Goals and Assessment

Our program aims to train practitioners and researchers in a broadened vision of the possibilities of agriculture, including the pursuit of underexploited ecological and social opportunities. Specific goals of the program are to:

  • enable students to analyze trade-offs of different agricultural systems embedded within the greater complexity of socio-ecological systems
  • develop student expertise in food systems, ecology, and public process
  • engage students in careful consideration of the social, economic, and environmental outcomes of different industrial and biological processes
  • challenge students to understand the potential of inclusive participatory processes

How we are attaining our goals

The Agroecology Program requires students to take a core curriculum that is interdisciplinary, offering various perspectives on the agricultural endeavor.

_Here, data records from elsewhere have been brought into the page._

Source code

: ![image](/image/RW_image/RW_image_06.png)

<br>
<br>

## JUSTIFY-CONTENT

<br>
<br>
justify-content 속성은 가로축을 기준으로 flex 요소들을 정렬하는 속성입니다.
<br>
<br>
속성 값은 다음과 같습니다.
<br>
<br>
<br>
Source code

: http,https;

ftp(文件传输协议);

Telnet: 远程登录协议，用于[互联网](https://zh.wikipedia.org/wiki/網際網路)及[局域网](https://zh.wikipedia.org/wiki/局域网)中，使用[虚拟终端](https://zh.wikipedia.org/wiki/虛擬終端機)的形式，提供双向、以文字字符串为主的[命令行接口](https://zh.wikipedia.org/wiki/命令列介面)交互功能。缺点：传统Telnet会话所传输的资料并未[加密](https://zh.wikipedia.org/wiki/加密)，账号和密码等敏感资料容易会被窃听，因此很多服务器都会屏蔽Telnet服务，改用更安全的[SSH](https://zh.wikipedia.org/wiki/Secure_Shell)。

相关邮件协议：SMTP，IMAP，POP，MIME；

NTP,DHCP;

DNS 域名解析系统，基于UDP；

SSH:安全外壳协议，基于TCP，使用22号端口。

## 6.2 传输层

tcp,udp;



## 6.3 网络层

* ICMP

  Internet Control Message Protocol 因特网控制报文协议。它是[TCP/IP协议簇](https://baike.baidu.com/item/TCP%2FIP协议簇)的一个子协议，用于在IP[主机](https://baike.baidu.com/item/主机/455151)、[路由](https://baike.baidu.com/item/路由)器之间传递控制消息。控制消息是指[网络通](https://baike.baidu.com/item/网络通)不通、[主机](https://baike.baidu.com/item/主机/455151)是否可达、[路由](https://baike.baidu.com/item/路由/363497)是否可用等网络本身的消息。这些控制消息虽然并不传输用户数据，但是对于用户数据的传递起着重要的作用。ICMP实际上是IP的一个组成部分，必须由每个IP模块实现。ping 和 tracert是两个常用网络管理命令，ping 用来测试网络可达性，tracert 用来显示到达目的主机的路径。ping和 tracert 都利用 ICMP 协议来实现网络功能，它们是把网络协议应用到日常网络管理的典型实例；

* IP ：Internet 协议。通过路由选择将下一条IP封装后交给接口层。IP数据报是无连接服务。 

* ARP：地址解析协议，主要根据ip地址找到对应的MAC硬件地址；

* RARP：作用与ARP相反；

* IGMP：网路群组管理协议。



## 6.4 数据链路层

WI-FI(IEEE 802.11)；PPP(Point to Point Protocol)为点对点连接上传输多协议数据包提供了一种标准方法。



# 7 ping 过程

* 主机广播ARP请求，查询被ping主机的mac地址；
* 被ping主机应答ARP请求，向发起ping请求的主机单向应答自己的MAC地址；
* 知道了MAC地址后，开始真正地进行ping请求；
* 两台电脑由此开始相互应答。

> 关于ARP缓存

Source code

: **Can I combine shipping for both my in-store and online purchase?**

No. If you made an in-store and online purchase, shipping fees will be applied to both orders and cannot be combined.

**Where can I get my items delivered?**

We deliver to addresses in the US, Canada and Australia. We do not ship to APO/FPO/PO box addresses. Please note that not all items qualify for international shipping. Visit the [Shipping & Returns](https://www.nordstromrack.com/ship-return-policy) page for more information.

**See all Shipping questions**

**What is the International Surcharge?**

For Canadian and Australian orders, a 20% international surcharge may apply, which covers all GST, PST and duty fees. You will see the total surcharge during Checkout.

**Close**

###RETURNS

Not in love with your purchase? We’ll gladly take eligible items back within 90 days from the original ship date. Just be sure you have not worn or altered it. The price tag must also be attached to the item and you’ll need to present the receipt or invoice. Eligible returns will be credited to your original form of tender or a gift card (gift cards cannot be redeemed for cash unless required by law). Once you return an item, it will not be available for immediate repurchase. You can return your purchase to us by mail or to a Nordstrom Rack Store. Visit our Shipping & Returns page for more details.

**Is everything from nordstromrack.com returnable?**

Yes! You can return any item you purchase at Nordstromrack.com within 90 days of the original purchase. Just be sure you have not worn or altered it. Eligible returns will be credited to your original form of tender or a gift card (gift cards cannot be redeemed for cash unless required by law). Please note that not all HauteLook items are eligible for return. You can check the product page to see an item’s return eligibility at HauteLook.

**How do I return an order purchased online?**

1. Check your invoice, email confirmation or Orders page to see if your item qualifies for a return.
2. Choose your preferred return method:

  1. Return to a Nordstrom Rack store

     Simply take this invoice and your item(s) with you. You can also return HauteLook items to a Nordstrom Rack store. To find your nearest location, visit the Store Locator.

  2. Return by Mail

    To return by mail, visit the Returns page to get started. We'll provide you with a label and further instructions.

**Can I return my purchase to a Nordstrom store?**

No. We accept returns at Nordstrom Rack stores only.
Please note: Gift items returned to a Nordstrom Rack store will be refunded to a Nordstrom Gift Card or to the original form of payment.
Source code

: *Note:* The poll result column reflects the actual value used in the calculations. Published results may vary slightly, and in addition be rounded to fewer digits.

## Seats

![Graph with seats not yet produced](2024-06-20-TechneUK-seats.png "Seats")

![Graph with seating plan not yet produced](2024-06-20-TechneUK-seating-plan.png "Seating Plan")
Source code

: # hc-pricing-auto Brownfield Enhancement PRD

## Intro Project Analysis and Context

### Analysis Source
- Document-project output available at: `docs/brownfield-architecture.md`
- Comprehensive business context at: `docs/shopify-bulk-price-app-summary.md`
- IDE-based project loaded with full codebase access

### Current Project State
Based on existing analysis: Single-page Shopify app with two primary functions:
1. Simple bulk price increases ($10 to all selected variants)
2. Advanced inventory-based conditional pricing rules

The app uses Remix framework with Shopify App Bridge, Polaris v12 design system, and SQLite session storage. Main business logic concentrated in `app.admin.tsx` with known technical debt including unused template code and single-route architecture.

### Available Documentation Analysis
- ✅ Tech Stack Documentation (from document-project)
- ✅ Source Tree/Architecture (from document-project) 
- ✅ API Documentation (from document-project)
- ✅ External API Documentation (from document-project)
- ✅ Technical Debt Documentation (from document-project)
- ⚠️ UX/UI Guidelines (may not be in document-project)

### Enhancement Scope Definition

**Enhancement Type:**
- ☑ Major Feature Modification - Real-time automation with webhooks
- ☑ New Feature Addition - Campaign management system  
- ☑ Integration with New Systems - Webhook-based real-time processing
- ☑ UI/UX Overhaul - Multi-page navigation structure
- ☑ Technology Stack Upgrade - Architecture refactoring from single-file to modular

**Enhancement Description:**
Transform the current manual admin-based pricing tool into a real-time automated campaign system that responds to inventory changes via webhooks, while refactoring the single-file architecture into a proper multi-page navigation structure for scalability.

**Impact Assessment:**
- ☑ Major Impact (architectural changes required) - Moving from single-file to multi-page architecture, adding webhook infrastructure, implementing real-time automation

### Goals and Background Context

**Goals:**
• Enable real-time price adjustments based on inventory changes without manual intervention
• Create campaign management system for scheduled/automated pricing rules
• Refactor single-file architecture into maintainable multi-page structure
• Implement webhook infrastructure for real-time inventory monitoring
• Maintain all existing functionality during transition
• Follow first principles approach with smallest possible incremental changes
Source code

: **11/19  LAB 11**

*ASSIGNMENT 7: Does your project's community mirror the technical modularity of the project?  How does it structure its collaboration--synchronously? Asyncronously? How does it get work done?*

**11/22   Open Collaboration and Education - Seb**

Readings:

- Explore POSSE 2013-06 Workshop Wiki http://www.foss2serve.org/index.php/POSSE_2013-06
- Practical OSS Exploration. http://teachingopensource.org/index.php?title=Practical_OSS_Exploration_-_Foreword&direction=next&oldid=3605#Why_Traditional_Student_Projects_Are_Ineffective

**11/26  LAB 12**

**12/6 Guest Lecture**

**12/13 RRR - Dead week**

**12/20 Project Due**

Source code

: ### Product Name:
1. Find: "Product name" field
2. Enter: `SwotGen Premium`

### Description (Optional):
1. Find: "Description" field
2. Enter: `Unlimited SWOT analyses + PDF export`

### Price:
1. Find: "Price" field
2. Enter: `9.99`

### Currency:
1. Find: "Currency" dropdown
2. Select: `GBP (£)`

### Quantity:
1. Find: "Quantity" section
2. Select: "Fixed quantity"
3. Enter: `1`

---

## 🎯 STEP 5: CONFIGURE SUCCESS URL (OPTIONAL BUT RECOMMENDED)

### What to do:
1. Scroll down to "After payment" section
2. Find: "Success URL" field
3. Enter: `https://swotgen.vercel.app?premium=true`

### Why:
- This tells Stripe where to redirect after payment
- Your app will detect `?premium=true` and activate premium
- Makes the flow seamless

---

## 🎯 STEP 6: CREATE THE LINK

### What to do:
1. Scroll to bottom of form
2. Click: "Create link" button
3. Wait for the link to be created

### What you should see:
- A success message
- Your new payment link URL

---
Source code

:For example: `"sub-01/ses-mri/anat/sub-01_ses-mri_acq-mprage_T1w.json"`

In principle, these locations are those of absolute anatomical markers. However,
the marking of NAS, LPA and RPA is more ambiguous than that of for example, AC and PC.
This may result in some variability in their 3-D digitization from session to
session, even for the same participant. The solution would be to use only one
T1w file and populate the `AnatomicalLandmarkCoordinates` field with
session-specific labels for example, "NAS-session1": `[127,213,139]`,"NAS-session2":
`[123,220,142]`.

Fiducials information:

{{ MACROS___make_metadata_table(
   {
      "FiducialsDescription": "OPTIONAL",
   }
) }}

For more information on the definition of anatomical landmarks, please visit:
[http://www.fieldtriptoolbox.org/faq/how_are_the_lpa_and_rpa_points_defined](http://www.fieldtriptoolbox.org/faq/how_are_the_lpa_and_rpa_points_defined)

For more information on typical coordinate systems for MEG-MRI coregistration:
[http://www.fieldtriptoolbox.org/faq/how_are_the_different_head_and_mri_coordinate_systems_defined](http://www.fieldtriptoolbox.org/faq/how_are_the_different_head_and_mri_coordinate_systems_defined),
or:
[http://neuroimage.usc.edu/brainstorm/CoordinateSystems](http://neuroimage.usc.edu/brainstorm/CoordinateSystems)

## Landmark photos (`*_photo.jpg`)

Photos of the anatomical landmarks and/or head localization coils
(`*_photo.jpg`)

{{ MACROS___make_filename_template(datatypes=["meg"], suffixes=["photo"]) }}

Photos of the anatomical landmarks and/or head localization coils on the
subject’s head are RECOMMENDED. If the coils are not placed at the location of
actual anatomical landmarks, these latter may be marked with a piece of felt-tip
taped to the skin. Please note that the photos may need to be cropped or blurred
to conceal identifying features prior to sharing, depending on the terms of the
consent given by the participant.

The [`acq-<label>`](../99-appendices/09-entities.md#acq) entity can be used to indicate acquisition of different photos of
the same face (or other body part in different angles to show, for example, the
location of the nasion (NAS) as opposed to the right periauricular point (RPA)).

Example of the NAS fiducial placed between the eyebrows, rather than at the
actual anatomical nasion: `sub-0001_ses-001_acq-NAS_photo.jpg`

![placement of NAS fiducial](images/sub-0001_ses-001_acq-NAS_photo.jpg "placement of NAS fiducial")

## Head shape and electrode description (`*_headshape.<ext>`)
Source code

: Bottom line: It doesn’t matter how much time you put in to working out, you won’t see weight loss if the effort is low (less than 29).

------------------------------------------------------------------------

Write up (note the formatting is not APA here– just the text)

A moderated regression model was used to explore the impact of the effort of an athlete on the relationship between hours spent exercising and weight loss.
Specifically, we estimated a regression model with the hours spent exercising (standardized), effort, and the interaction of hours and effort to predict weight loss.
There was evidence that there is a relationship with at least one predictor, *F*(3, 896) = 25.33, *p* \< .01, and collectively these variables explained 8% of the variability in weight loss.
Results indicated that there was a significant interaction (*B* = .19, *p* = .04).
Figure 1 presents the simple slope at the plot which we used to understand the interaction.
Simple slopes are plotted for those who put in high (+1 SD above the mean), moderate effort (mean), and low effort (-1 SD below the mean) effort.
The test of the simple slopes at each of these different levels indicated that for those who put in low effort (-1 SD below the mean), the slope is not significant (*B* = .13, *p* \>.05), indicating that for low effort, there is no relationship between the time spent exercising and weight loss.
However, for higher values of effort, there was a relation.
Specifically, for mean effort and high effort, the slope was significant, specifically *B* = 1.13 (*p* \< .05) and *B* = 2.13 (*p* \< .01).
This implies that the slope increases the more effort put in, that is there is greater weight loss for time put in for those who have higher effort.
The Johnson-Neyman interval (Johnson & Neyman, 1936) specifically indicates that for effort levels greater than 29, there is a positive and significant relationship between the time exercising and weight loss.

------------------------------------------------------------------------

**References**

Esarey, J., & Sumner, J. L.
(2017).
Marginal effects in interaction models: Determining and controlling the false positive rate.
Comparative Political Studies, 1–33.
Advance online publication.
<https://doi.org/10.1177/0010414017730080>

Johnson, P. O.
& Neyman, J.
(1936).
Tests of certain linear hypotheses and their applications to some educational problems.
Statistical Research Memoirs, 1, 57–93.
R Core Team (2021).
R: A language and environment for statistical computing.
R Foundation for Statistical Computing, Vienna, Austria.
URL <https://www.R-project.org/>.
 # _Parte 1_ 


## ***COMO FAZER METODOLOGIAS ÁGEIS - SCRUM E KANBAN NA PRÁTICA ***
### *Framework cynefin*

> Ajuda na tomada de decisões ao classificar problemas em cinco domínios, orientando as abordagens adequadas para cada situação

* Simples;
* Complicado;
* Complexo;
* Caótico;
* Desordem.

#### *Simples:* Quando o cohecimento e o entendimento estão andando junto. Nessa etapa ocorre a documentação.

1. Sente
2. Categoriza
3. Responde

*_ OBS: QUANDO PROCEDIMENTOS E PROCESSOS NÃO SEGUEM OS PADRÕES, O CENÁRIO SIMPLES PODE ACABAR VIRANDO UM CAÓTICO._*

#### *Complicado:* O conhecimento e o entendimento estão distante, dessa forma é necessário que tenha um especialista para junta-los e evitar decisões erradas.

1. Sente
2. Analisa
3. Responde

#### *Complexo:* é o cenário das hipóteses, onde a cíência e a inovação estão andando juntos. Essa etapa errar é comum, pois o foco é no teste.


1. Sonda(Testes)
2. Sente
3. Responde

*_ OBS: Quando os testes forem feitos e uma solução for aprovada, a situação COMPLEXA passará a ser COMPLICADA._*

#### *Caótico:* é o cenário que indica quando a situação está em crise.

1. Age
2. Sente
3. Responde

Agroecology 724 takes the a broadened perspective of agriculture in the context of global change, while Agroecology 702 takes the perspective of the farmer looking out on the world. Both courses cross disciplinary boundaries and force students to understand complex interactions across the social and natural sciences. Agroecology 720 requires students to travel throughout the state and investigate a diverse set of production and natural systems. The Agroecology 710 seminar changes instructor and topic each semester, and is designed around student participation and input, directly responding to student assessment of need.

How we assess our success

The Agroecology Program assesses its success by continual solicitation of evaluation by its students and faculty affiliates. The program offers students a number of avenues to communicate their experience, including course evaluations, semi-annual student listening sessions, and exit interviews of all graduating students. Through recent bylaws amendments, starting in the 2014-15 academic year, Program Governance Committee Meetings are made public minutes are made available to students with all non-private information. The goal of the bylaws changes is to increase student access to the governance process.